Plutonium is a known radioactive substance that can harm humans and the environment, and requires careful and expert clean-up and disposal. Decommissioning and cleaning up the site is a complex and massive job.
Washington Closure Hanford (WCH), a limited liability company led by AECOM with partners Bechtel and CH2M, is providing decommissioning and closure, engineering, environmental services, and risk management and resilience to safely clean-up and close the corridor, located on the Hanford site.
Along with safely decommissioning buildings, and cleaning up waste sites and burial grounds, our teams are placing two deactivated plutonium production reactors and one nuclear facility into interim safe storage, and disposing of more than four million tonnes of contaminated material in the environmental restoration disposal facility, which WCH operates.
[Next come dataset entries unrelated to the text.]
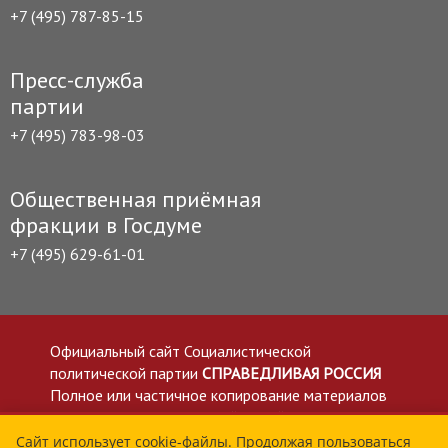
+7 (495) 787-85-15
Пресс-служба
партии
+7 (495) 783-98-03
Общественная приёмная
фракции в Госдуме
+7 (495) 629-61-01
Официальный сайт Социалистической
политической партии
СПРАВЕДЛИВАЯ РОССИЯ
Полное или частичное копирование материалов
приветствуется со ссылкой на сайт spravedlivo.ru
Политика в отношении обработки персональных
Сайт использует cookie-файлы. Продолжая пользоваться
Since 2005, we have transported and disposed of 11.4 million tonnes of hazardous waste from the Columbia River site with 11 years of work scope completed in less than 10 years, as well as completing more than US$400 million (approximately £280 million) in additional clean-up work. We’ve also helped save more than an estimated US$230 million (approximately £160 million) through efficiencies and have reinvested back into the project. Our teams have achieved more than six million hours without a lost-time work injury — an outstanding safety performance under very hazardous conditions that is among the very best in the DOE complex.
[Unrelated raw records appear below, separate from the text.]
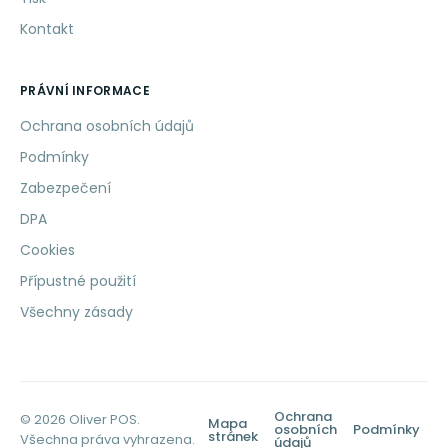
Kontakt
PRÁVNÍ INFORMACE
Ochrana osobních údajů
Podmínky
Zabezpečení
DPA
Cookies
Přípustné použití
Všechny zásady
Ochrana
© 2026 Oliver POS.
Mapa
osobních
Podmínky
stránek
Všechna práva vyhrazena.
údajů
Decommissioning the UK’s nuclear legacy
One of the most complex and challenging nuclear sites in the world, Sellafield in Cumbria in the north west of England is also the largest decommissioning project in the UK.
The site is home to the nation’s first full-scale nuclear reactors, the Windscale Piles, built for national defence purposes. It’s also home to the world’s first commercial-scale nuclear power station, Calder Hall, two nuclear fuel storage ponds and two nuclear waste silos, all built in the 1940s and 1950s.
From 2008-2015, the AECOM-led consortium, Nuclear Management Partners (NMP) was responsible for safely managing and decommissioning legacy and redundant facilities on the site on behalf of the Nuclear Decommissioning Authority (NDA). Our other work on the site over this period included reprocessing used fuel from nuclear power stations, manufacturing mixed oxide fuel, managing and storing nuclear materials, and the processing and storage of low, intermediate and high‑level nuclear wastes.
During our time leading the project, NMP helped Sellafield Ltd achieve some significant decommissioning and hazard reduction milestones, such as removing spent fuel from one of the site’s legacy storage ponds for the first time in 50 years. In total, more than 100 tonnes of radioactive material has now been removed from the pond, equivalent to the weight of a blue whale or a Boeing 757 aircraft.
NMP also introduced global best practices and proven processes to improve performance and improve safety standards. Over the past three years we have consecutively recorded the site’s best ever overall safety performance.
Other achievements under NMP’s leadership include the first returns of high-level waste to countries of origin, safely completing one of Europe’s largest asbestos removal projects and delivering over a billion dollars of operational efficiency savings.
It was announced in 2015 that the NDA would take direct management responsibility for Sellafield as a result of a change to the commercial model. With the program in healthy shape, AECOM and its partners are now working with the NDA to ensure an effective handover.